- _GIVEN INFORMATION_:
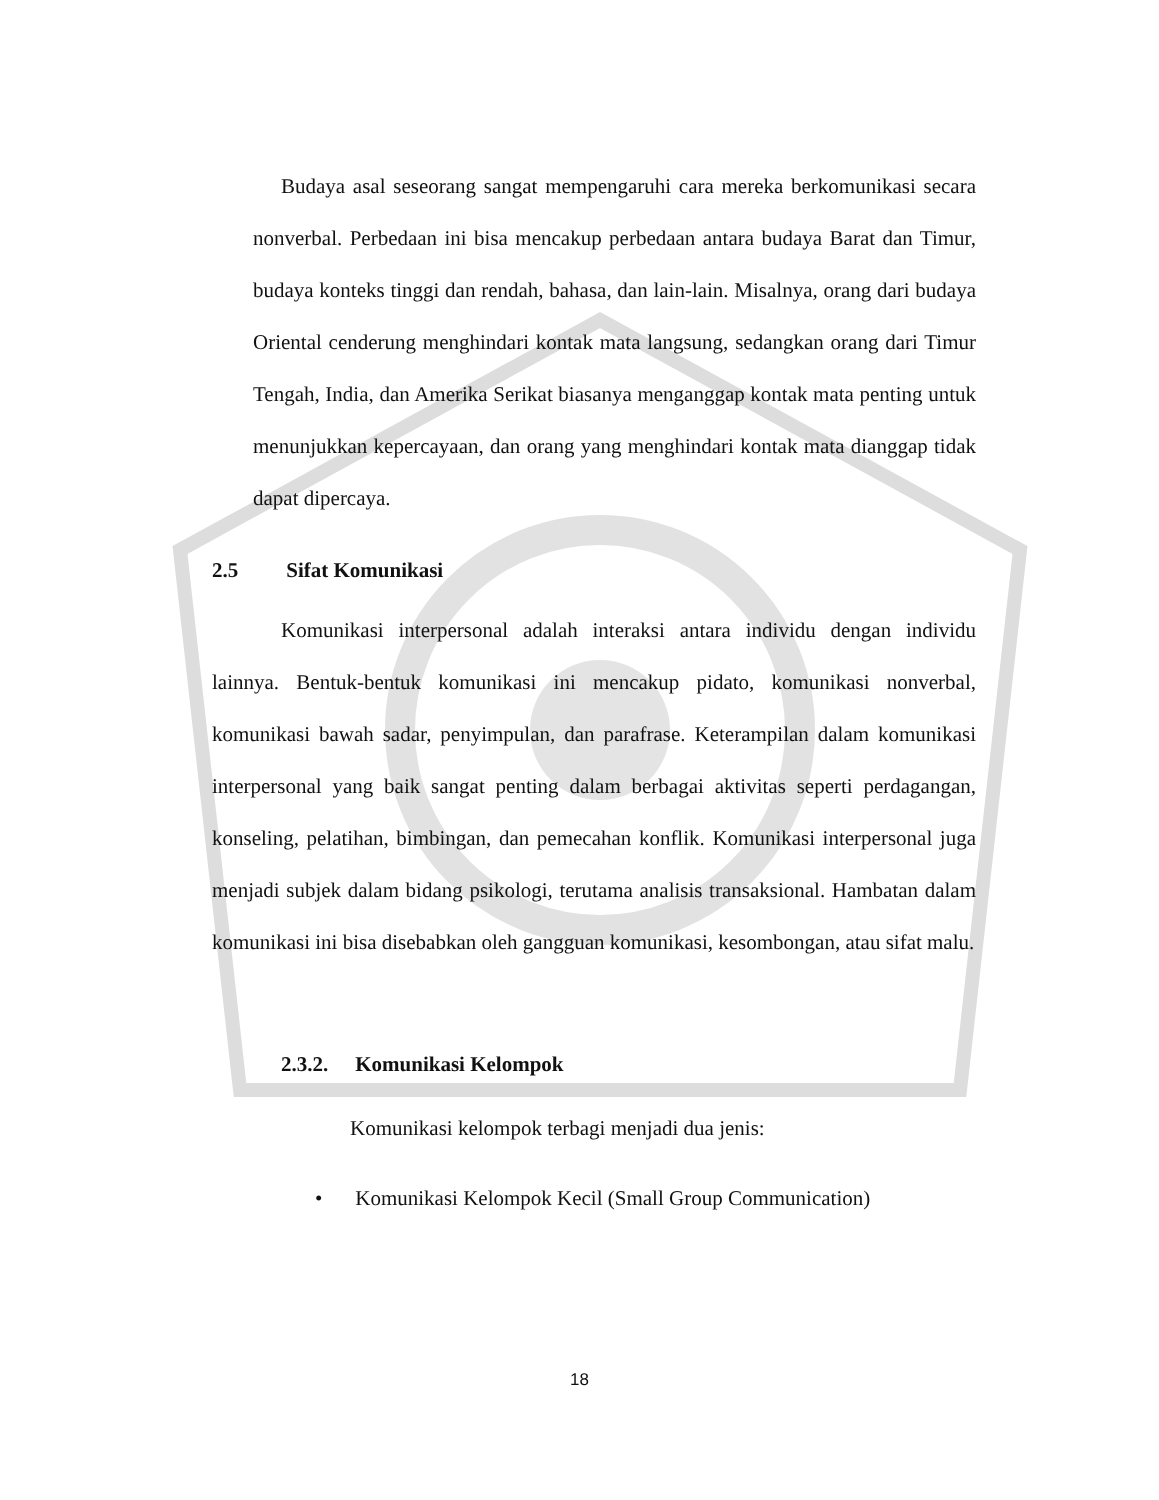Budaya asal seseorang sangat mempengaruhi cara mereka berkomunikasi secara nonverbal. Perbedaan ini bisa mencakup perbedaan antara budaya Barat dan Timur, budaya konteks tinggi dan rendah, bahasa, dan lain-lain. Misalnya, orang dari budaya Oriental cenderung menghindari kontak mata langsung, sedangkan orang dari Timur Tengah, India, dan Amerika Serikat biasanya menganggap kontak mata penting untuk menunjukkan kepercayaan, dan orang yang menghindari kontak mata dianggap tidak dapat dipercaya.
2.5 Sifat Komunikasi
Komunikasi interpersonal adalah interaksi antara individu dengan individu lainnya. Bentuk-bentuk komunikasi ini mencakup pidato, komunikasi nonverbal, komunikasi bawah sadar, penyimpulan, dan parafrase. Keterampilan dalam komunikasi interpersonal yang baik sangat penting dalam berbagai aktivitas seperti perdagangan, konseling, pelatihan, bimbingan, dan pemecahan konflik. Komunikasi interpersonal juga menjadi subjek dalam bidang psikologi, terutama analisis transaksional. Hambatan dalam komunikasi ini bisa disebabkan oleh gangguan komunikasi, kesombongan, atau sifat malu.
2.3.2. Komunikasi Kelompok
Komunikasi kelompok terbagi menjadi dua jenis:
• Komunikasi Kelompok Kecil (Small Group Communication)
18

- _PROBLEM TO SOLVE_:
Restate word for word every line from the one containing "Komunikasi kelompok terbagi" through the final line of the listing. Both end lines belong in the answer.

- _ANSWER BOX_:
Komunikasi kelompok terbagi menjadi dua jenis:
• Komunikasi Kelompok Kecil (Small Group Communication)
18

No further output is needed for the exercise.